You are husband and wife.

Celebrate with a kiss.

Thursday, February 2, 2012

This isn't Kansas any more

I haven’t written about the wedding for quite a while, it’s definitely the elephant in the room. Actually it’s the opposite of an elephant because it’s the thing everyone wants to talk about. The. Only. Thing. I can see people latch onto it as a conversation topic as soon as they see me. I don’t get water cooler gossip at work anymore - just questions about table decorations. The fact I don’t have any planned is starting to create awkward silences. Oh and my boss, ooooooh my boss she’s giving me an ulcer. Every day I sit down and she asks me about the dress. I would rather if she asked me about the reports I clearly haven’t done, or why my breath sounds like gin, but no it’s always the bloody dress. Admittedly the dress is what my mind turns to as I lie awake at 3am, there is a slight hitch (a disintegrated bits at the front and now it’s with what seems to be the laziest seamstress in the world hitch) but I honestly DON’T WANT TO THINK ABOUT IT. And I don’t need her asking me at 8 in the morning with a vocal tone that lets me know I’ve missed her deadline for getting this sorted ‘Have you threatened the seamstress with bodily harm?’

The wedding is everywhere I turn, there is no escape anymore. My work desktop has work related documents and programs on the left hand of the screen, but now the right side is slowly filling and moving past the centre with wedding spread sheets and documents titled bizarre things like 'Where the heck am I going?' The other day I gave Chris a printed list of things he needs to do before the wedding, at the top I put a picture of a robust bride with a cigarette hanging out of the side of her mouth and a machine gun in her arms. ‘Look sweetie’ I said as I handed it to him ‘That’s what I’ll look like come March’.

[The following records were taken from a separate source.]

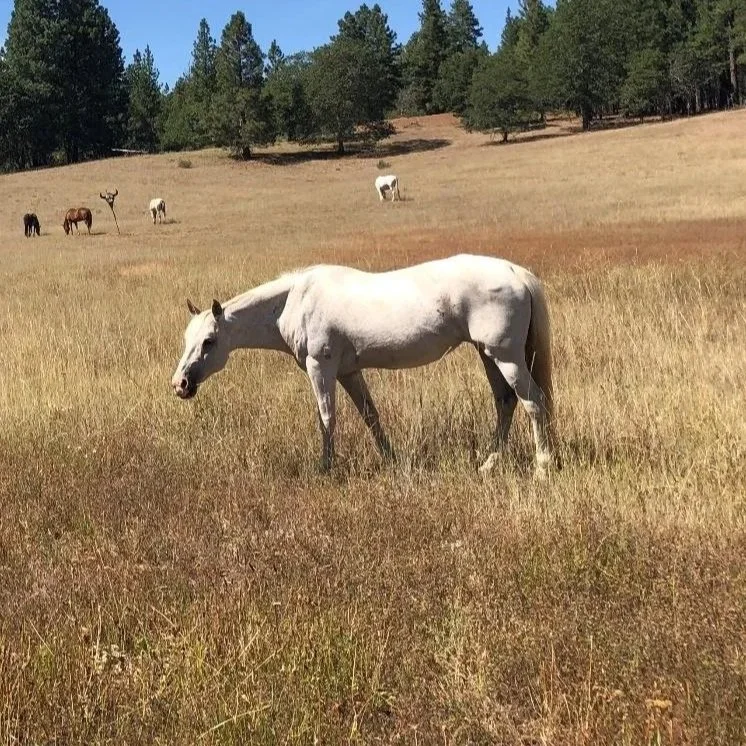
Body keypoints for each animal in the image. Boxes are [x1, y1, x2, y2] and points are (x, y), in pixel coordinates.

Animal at [171, 254, 556, 476]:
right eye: (186, 339)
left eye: (209, 342)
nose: (180, 384)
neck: (294, 299)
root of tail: (516, 272)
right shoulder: (348, 372)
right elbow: (370, 415)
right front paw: (391, 460)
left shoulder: (321, 368)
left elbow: (326, 418)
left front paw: (325, 469)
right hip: (488, 355)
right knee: (506, 403)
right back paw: (489, 464)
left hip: (505, 357)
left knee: (534, 403)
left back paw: (542, 466)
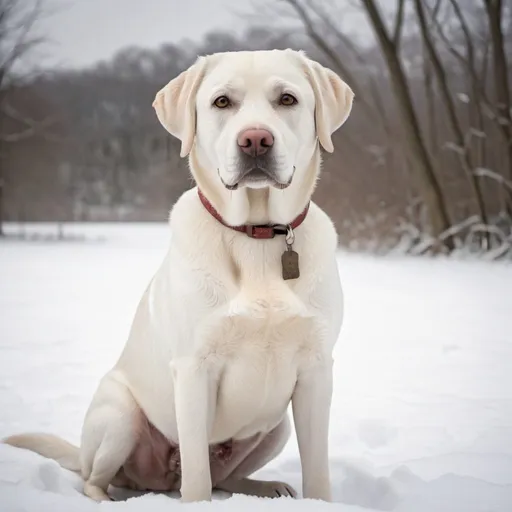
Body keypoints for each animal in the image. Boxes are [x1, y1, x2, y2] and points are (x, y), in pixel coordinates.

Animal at [4, 49, 354, 504]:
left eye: (287, 99)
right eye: (222, 102)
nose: (255, 140)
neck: (256, 236)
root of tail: (160, 481)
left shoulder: (315, 370)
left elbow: (317, 472)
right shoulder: (193, 369)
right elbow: (198, 478)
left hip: (277, 428)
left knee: (226, 477)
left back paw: (265, 487)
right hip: (120, 414)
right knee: (96, 478)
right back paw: (109, 499)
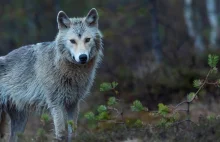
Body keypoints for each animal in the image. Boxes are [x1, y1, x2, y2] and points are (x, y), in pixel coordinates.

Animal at [0, 8, 102, 141]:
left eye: (87, 39)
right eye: (72, 41)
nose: (83, 57)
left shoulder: (73, 104)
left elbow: (73, 133)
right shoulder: (56, 104)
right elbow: (61, 133)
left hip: (20, 121)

Poor Chris! I’m marrying Chris so clearly I must feel some affection for him, but that’s all gone for now. I used to sit on the couch and stare at him while day dreaming about how much I loved him and it was so beautiful. Now when I stare at him I think ‘oh how I love him, but how the fuck do I say that in a 5 minute speech which includes thanking all the people who have made this wedding possible and has enough humour to keep people hooked but enough emotion to make them cry? Where is he up to on that fucking list I gave him? Why is he just sitting there and not hand cutting tiny love heart confetti to shower me with as he interpretive dances his marriage poem?’(OK so this isn’t actually happening, but it would be quite cool).

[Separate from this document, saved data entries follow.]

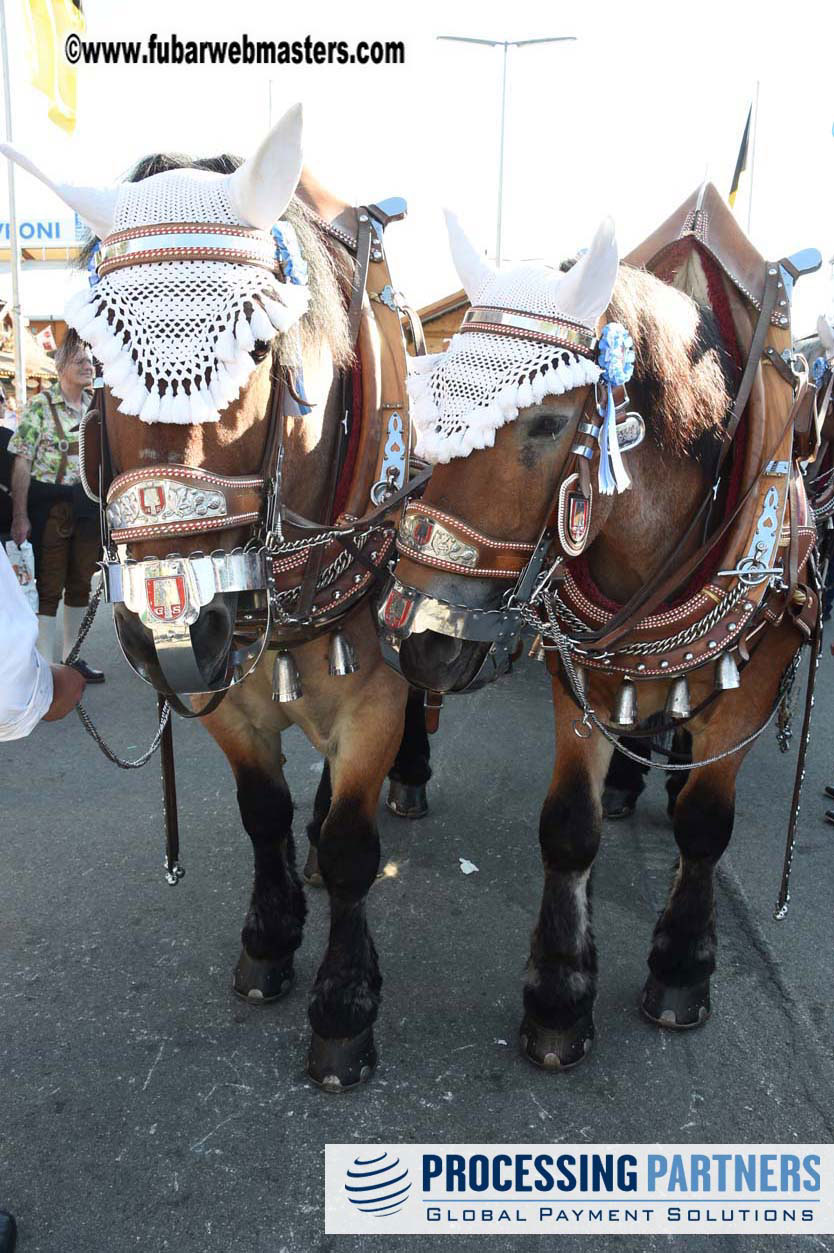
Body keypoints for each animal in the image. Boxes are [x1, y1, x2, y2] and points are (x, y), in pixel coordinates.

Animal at [6, 110, 430, 1087]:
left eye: (261, 349)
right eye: (95, 359)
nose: (171, 618)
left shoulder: (375, 688)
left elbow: (353, 849)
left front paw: (345, 1004)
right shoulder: (226, 700)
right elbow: (262, 811)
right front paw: (270, 938)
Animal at [385, 200, 816, 1072]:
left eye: (549, 421)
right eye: (433, 404)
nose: (423, 636)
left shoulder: (754, 685)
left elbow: (705, 826)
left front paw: (681, 968)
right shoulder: (577, 669)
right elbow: (567, 828)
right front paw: (558, 995)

I looked at my calendar the other day and was hard pressed to find a couple of non-wedding task filled days. This is meant to be a low key wedding yet it’s consuming me, I’m teetering on the edge of losing myself to the bridezilla within. The other day as I was sucking my bleeding fingers (filled with pin holes as I slave over bunting people won’t even notice. That’s it - I’m making a new rule. Anyone that complements the bunting gets to take a bottle of wine home for justifying my insane obsession with material triangles) I realised what has happened. As a girl my favourite movie was The Wizard of Oz, and now I’m Dorothy. I went to sleep safe and sound in my own little bed, but now I’ve woken up in the midst of a marital tornado. From what I can gather from the movie when I land I will need a brain (for creating complex wedding documents), courage (for facing lazy seamstresses), a heart (not sure what that is for currently), a sense of home (I get it! That’s where the heart is!) and a bunch of little people who will cheer me up with their songs. There will be a long road to matrimony, appearing to be paved in gold but really it’s just glitter shed from all the previous brides (and their gowns) that have trod this path.

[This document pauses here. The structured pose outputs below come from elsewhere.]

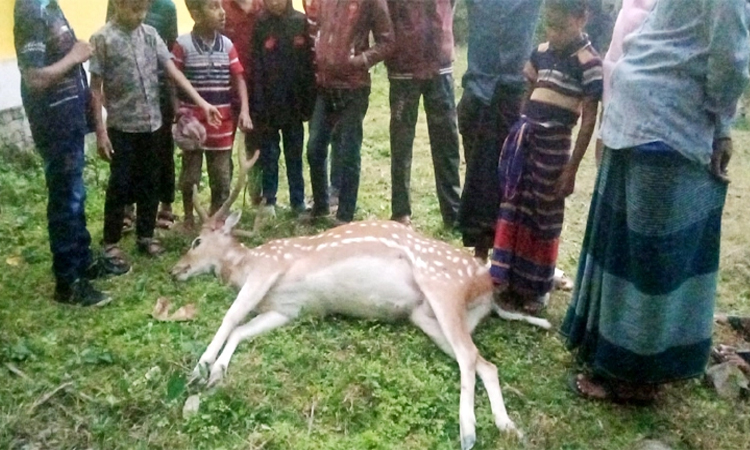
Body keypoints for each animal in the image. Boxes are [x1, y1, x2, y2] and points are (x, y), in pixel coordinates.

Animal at [172, 152, 552, 450]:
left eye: (196, 242)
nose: (176, 270)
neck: (246, 264)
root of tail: (487, 290)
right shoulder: (286, 310)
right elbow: (242, 328)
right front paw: (215, 373)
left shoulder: (270, 267)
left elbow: (231, 317)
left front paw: (198, 370)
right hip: (426, 316)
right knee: (482, 362)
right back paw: (507, 426)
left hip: (442, 286)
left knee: (469, 357)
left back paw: (469, 431)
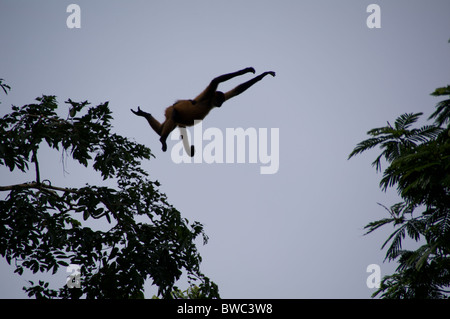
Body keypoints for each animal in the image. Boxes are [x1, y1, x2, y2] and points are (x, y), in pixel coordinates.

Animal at [131, 67, 274, 156]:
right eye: (219, 100)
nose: (220, 104)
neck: (210, 102)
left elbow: (237, 90)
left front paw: (263, 75)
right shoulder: (207, 95)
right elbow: (215, 80)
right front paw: (245, 70)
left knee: (164, 127)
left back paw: (146, 115)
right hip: (171, 109)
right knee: (174, 115)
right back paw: (162, 139)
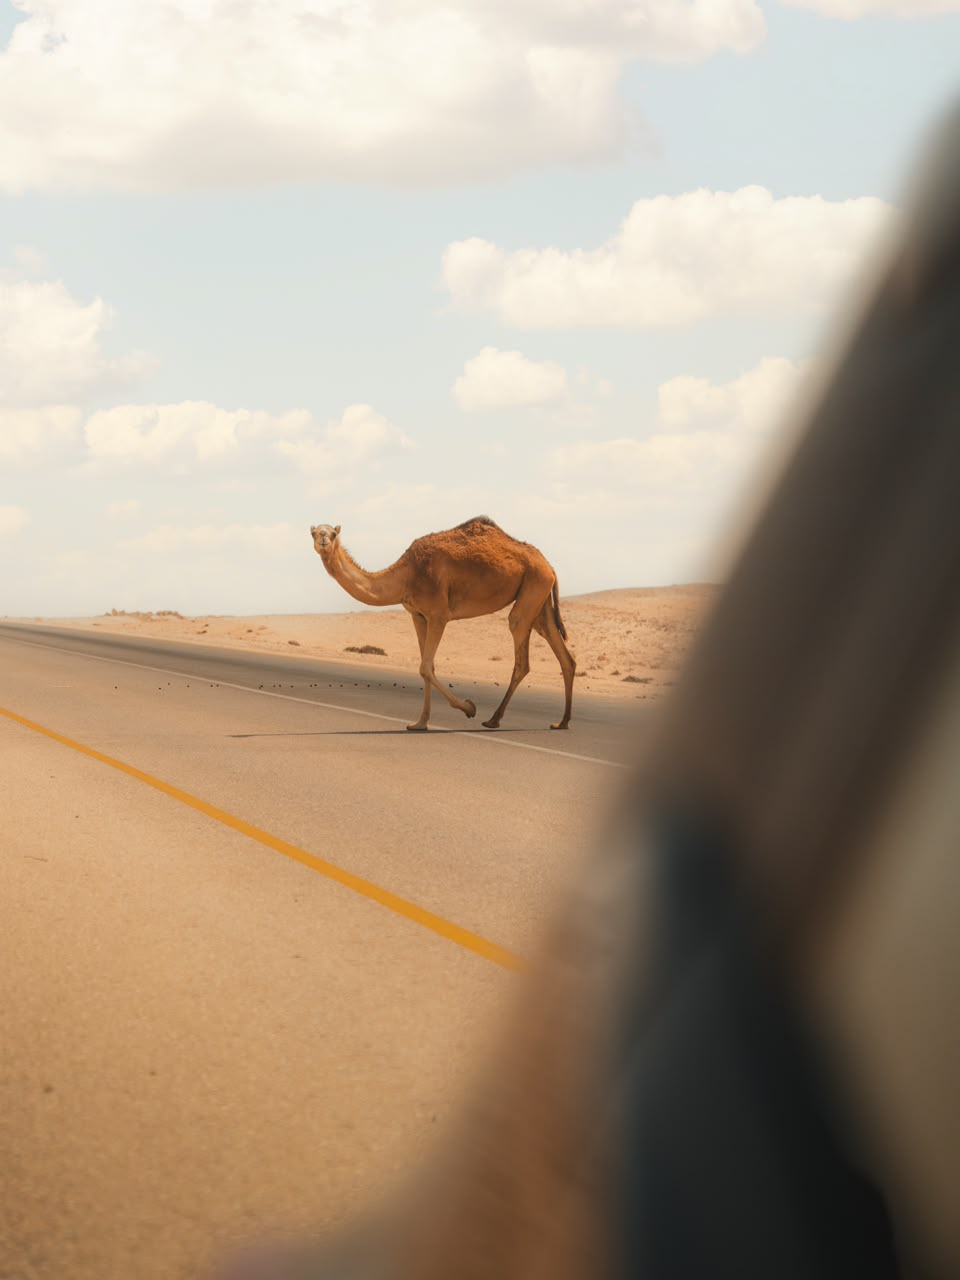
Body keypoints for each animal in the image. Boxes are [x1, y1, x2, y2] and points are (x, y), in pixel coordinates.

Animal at [310, 516, 576, 731]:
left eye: (333, 533)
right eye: (313, 532)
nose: (323, 539)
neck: (407, 575)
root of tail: (550, 566)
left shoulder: (439, 614)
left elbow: (425, 668)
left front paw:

And at the end of this story? At the end I will go home. I will return to my beautiful couch, and stare at Chris lovingly thinking about how he is my tin man, lion and scarecrow, my Todo and aunty Em, my flying monkey (OK maybe not that) but most of all I will think about how I am now so happy. Because we will have had a beautiful wedding, we will have shared that day with all the people we love, and regardless of what I’m wearing it will be perfect. Oh and something about there being no place like home.